On the Feasibility of Hijacking MLLMs' Decision Chain via One Perturbation
Changyue Li, Jiaying Li, Youliang Yuan, Jiaming He, Zhicong Huang, Pinjia He
TL;DR
This work demonstrates that a single perturbation can hijack the entire decision chain of visual multimodal LLMs by exploiting input semantics. It introduces Semantic-Aware Universal Perturbations (SAUPs) and the SORT optimization framework, which operate in a normalized latent space and employ semantic separation to produce targeted outputs conditioned on semantics. A new Real Image Sequence Trajectories (RIST) dataset enables evaluation of fine-grained semantic control, and extensive experiments across Llava, Qwen, and InternVL show high attack success rates, including up to 93% for small target sets and substantial performance with larger target sets.
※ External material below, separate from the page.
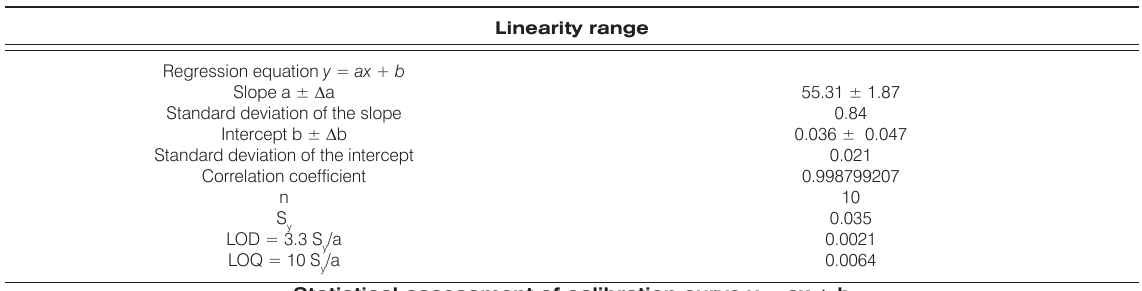
Table 2. Validation report for the RP-HPLC method.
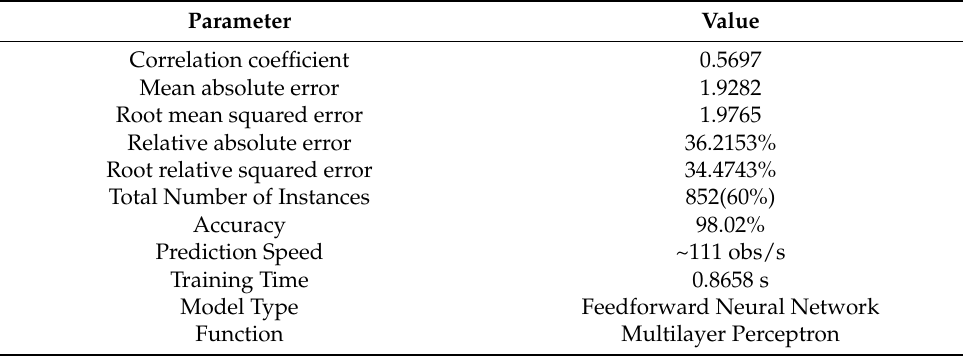
Table 4. Multilayer Perceptron Characterization.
The findings reveal a fundamental vulnerability in MLLMs to semantically aligned, universal perturbations and motivate future defenses and robust design for safe deployment in sequential decision-making tasks.
Abstract
Conventional adversarial attacks focus on manipulating a single decision of neural networks. However, real-world models often operate in a sequence of decisions, where an isolated mistake can be easily corrected, but cascading errors can lead to severe risks. This paper reveals a novel threat: a single perturbation can hijack the whole decision chain. We demonstrate the feasibility of manipulating a model's outputs toward multiple, predefined outcomes, such as simultaneously misclassifying "non-motorized lane" signs as "motorized lane" and "pedestrian" as "plastic bag". To expose this threat, we introduce Semantic-Aware Universal Perturbations (SAUPs), which induce varied outcomes based on the semantics of the inputs. We overcome optimization challenges by developing an effective algorithm, which searches for perturbations in normalized space with a semantic separation strategy. To evaluate the practical threat of SAUPs, we present RIST, a new real-world image dataset with fine-grained semantic annotations. Extensive experiments on three multimodal large language models demonstrate their vulnerability, achieving a 70% attack success rate when controlling five distinct targets using just an adversarial frame.